How are Civil Site Work estimators paid? I read somewhere that they are paid a percentage. I figured this was from profit of a project. What is percentage paid if that is case? Does anyone know average salary of a good estimator?


----------



## slowsol (Aug 27, 2005)

Are you talking about someone you would hire as a consultant? Or are you talking about an employee? 

I am a full-time estimator for a general contractor (we perform our own civil work). If I were paid a percentage of the job instead of a salary, I'd be long gone.

I think there are companies that will take off and estimate a job for you for a flat fee. 

It's not fair to have the estimator paid on a percentage of profit at the end of the job. He typically has no control over how productive your crew is or how well you run the job. If you're paying as a percentage of anticipated profit, then that makes more sense. I still wouldn't do it. And I'm not sure there are many who would. Unless you find a retiree that's looking for something like that.


----------



## Sboudreaux (Apr 5, 2014)

*I'm the estimator*

My cousin has a excavating company and wants me to come into business and become the Estimator. I have no prior experience in construction industry. I have a degree in business from college. I'm currently getting a Civil Sitework certificate from ASPE and taking a Construction Blueprint course through them. I figure I can use this for whoever I work with. 
So you are paid by specific job you do or a flat salary?


----------



## slowsol (Aug 27, 2005)

I'm paid by salary just like a project manager. I don't just spend my time taking off plans and plugging estimates. I do a lot of design/build projects (managing architects/engineers), getting permits around, setting up the jobs for the project managers, etc.

You are full time employee at any company I've ever come in contact with. 

A lot of what you're worth at that company depends on things like: how much volume they do, how big the company is, what type of work they do, your experience, your aptitude, how much he likes you, etc.

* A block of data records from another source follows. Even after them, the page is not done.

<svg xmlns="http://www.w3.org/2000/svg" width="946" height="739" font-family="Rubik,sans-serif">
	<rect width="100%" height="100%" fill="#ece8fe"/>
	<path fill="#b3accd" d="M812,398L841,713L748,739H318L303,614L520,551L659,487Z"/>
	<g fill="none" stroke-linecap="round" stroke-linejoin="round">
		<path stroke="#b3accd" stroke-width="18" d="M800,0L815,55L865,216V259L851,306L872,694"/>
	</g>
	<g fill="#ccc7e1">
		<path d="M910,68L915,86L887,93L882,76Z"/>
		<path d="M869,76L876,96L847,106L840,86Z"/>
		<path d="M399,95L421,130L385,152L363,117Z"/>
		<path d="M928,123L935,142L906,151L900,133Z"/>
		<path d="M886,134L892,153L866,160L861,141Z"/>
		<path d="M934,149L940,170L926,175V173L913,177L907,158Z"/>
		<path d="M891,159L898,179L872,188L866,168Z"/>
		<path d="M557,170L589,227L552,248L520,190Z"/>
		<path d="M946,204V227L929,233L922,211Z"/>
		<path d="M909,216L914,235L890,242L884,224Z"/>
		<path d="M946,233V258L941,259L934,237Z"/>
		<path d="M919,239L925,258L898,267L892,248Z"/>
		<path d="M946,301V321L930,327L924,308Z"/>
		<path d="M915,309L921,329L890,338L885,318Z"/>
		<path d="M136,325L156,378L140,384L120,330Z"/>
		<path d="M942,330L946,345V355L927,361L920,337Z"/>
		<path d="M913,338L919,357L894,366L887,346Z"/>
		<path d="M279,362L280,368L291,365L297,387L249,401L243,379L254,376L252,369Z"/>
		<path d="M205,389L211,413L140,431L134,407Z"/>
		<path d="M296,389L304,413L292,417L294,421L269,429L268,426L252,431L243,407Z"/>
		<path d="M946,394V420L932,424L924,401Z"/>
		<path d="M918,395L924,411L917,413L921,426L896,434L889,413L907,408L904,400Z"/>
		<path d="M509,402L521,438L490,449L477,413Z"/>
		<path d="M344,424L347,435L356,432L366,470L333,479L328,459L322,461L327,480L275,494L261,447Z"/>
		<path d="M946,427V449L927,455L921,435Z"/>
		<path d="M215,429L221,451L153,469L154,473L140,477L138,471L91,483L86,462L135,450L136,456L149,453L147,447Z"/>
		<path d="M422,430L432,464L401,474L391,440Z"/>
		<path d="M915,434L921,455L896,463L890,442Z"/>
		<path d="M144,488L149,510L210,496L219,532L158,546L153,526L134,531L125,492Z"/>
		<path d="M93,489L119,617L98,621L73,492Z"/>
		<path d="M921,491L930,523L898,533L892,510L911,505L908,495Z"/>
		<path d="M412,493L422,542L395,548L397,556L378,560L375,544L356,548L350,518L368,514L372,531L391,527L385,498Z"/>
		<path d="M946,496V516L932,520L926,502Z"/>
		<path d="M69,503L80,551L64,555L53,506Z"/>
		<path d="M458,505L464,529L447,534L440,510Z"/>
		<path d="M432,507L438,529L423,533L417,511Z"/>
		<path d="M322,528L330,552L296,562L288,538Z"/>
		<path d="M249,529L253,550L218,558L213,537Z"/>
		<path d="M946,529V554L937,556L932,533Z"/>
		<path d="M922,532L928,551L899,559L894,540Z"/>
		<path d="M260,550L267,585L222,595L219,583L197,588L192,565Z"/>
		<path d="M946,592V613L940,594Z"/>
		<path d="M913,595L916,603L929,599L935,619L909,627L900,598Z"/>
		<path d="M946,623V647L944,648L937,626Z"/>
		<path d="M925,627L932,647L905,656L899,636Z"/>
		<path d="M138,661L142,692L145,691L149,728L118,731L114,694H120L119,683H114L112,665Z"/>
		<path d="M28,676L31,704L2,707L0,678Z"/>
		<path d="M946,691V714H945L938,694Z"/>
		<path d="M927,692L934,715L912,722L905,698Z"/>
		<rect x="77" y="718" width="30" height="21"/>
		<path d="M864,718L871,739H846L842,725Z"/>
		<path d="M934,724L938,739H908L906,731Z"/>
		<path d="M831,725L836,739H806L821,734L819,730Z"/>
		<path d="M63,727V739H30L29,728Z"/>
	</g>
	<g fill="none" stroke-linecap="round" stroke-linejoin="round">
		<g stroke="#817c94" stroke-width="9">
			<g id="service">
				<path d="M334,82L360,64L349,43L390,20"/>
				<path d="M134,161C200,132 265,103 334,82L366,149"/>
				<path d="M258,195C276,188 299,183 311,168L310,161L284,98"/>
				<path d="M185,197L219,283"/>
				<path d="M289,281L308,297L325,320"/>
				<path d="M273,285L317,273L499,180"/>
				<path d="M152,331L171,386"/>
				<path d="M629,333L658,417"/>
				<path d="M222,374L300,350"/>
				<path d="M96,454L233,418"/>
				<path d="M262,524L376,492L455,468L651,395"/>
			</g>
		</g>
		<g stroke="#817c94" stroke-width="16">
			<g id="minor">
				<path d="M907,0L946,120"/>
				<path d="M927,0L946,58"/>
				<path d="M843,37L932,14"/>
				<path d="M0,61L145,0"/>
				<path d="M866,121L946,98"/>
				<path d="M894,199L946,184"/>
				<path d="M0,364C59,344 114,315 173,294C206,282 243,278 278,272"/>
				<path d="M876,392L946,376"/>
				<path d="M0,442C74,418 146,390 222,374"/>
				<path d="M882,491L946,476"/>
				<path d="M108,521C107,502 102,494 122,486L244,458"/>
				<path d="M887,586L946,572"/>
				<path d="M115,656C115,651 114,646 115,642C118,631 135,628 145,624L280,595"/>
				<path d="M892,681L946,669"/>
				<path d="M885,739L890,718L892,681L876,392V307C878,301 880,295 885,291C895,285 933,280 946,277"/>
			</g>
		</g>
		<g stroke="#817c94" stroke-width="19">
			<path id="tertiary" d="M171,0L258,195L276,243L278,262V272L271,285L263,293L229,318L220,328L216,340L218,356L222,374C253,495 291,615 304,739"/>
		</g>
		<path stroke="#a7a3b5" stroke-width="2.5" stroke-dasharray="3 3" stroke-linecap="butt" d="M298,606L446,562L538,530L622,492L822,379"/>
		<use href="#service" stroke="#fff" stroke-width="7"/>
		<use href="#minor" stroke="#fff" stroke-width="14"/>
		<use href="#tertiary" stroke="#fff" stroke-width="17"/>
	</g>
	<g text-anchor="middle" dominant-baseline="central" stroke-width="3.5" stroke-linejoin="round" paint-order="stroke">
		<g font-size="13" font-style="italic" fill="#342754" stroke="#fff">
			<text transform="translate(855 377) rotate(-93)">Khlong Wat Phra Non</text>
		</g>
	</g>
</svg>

We have estimators in our company with salaries that range from $50k to $150k.


----------



## Moxley-Kidwell (Jan 28, 2011)

Most that I know are paid a salary. I think one big company in the area tried some kind of bonus/ pay for contracts but don't think it went very well. If it's a small company you will probably be doing more than just estimating. Little sales/pr setting up material, manage some of the project and keep up with some of the billing. Good luck!


----------



## Estimator_450 (Apr 9, 2014)

I am a full time estimator and I have an estimating company. At my full-time job I have a salary,I get bonuses and commissions. With my company I get the plans from a company that needs a take-off done, I then review the plans and I give them a price to do take-off for the areas they need done. I send it back in a spread sheet that includes and area for material and labor pricing. This is a one time payment of the agreed amount.


----------